Prenons donc un peu de recul et cherchons à analyser cette mise en scène. La Damnation de Faust narre l’histoire d’un philosophe las de la vie, se réfugiant dans la contemplation de la nature. Il pactise alors avec une émanation du diable, Méphistophélès, afin de retrouver le goût de la vie dans l’amour de Marguerite, une femme aperçue en rêve. Mais cet amour illégitime perd la jeune femme et Faust accepte de se damner pour la sauver. Pour Hermanis, l’incarnation contemporaine de Faust est le scientifique Stephen Hawking, cosmologiste britannique, cloué dans une chaise roulante suite à une maladie neurodégénérative. Implicitement, c’est sa soif d’échapper à ses propres limites par l’exploration d’un univers inaccessible qui est rapprochée du désir de Faust d’échapper à son ennui en suivant les voies du diable. Dès lors, son contrat passé avec Méphisto est mis en parallèle avec l’acceptation par 200 000 candidats de quitter la Terre pour un voyage sans retour vers Mars, projet réel baptisé Mars One, et pour lequel 100 candidats ont d’ores et déjà été retenus. La contemplation de la nature, qui seule maintient Faust en vie, est signifiée par des vidéos en gros plan de fourmis, de rats de laboratoire, de volcans ou… d’escargots. Les ballets et les chœurs, si importants dans cette œuvre, représentent les volontaires du projet Mars One ou les scientifiques encadrant ce dernier, de mèche avec Méphisto. Stephen Hawking, interprété par le danseur Dominique Mercy, contemple sa propre perdition depuis son fauteuil roulant, y laissant finalement la place à son double, son âme, sauvée, rejoignant celle de Marguerite.

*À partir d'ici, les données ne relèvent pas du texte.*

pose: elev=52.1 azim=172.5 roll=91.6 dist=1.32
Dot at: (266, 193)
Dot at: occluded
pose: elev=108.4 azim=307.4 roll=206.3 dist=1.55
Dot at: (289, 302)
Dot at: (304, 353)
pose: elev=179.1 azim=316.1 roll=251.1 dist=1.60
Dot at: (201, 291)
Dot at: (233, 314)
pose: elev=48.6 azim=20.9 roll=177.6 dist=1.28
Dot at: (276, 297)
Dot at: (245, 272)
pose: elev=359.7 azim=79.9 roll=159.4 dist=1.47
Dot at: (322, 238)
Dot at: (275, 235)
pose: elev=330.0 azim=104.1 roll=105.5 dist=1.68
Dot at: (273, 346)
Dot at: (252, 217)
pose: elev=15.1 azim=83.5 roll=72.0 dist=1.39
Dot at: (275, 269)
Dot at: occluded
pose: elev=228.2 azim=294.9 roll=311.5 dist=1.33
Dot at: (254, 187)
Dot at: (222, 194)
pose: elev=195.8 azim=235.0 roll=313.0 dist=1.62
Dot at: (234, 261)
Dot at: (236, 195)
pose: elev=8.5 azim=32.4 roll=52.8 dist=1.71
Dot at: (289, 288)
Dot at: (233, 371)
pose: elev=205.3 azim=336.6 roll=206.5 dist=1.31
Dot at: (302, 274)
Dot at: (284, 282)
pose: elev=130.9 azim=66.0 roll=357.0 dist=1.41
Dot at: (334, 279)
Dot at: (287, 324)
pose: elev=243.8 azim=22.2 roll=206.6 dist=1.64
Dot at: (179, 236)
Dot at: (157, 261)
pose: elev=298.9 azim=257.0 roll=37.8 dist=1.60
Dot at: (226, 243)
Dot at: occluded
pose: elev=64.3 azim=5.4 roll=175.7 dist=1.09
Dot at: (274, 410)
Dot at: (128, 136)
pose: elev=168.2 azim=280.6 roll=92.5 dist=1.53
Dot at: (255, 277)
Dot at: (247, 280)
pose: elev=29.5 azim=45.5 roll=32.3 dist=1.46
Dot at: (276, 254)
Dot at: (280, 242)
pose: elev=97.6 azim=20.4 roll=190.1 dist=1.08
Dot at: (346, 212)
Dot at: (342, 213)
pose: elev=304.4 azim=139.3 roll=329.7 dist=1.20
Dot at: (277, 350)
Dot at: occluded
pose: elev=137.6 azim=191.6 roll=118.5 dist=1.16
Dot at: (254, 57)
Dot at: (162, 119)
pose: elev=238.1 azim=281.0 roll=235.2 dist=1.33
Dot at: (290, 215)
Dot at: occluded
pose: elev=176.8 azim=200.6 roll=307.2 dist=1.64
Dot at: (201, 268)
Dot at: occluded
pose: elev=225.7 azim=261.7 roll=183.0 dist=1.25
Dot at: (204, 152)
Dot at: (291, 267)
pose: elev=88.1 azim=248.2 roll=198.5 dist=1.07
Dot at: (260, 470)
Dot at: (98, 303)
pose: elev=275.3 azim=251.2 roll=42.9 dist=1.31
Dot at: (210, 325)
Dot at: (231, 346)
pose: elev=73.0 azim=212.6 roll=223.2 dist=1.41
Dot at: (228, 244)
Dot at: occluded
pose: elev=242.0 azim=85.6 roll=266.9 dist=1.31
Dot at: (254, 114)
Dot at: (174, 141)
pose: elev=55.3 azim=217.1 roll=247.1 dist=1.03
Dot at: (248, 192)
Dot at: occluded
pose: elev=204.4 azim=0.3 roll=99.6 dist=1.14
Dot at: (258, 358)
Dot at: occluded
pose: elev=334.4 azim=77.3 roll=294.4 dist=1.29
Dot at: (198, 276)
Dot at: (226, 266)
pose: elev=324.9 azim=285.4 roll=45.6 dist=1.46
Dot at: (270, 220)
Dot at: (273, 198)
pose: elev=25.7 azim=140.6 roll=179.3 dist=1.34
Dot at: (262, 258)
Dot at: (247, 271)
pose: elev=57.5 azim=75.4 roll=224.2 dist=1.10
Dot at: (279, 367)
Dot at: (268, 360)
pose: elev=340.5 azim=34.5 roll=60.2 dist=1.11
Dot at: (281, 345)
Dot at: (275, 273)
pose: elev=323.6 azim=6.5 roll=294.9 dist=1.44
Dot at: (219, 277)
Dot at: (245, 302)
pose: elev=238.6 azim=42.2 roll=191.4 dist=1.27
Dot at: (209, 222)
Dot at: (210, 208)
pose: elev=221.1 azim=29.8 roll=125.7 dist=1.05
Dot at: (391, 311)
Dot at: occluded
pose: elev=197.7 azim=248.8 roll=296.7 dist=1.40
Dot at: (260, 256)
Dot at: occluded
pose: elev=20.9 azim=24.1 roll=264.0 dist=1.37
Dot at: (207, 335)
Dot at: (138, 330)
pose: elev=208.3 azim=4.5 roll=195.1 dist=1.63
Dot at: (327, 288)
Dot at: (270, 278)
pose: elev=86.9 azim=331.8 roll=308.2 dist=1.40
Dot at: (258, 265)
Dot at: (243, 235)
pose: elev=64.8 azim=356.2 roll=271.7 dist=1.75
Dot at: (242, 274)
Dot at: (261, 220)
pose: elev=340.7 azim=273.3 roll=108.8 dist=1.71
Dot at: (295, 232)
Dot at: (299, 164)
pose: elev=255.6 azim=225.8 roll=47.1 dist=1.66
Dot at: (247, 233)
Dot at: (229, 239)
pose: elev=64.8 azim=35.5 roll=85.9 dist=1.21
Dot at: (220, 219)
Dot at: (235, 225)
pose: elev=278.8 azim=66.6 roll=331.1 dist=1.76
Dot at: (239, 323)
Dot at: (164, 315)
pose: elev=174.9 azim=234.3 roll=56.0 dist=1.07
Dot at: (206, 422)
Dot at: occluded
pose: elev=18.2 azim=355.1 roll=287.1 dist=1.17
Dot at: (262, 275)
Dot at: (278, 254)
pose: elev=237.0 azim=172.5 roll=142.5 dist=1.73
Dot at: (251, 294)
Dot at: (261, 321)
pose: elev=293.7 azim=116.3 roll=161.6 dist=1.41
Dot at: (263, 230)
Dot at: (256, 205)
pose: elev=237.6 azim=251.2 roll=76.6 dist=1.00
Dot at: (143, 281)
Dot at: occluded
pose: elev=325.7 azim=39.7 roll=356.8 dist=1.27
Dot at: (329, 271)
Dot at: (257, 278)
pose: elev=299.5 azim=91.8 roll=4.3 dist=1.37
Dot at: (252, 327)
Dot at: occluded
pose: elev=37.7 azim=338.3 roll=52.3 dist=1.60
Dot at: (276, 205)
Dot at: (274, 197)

Jonas Kaufmann dans le rôle-titre © Felipe Sanguinetti / Opéra national de Paris
Cette vision de l’œuvre, qui déjà concentre de nombreuses critiques parmi les mécontents d’hier soir, se tient tout à fait à notre sens. Elle tend toutefois à être polluée par de nombreux éléments dont la cohérence d’ensemble est difficilement lisible (le robot Curiosity traversant la scène, Adam et Eve enfermés dans une vitrine, un simulateur d’apesanteur faisant tournoyer Hawking en tous sens, etc.), ainsi que par les vidéos que le spectateur peine souvent à rapprocher de l’action. En cause également, la direction d’acteurs, très figée, les personnages (chœurs compris) errant sur scène sans parvenir à insuffler suffisamment d’énergie pour faire entrer le public dans cette mise en scène complexe.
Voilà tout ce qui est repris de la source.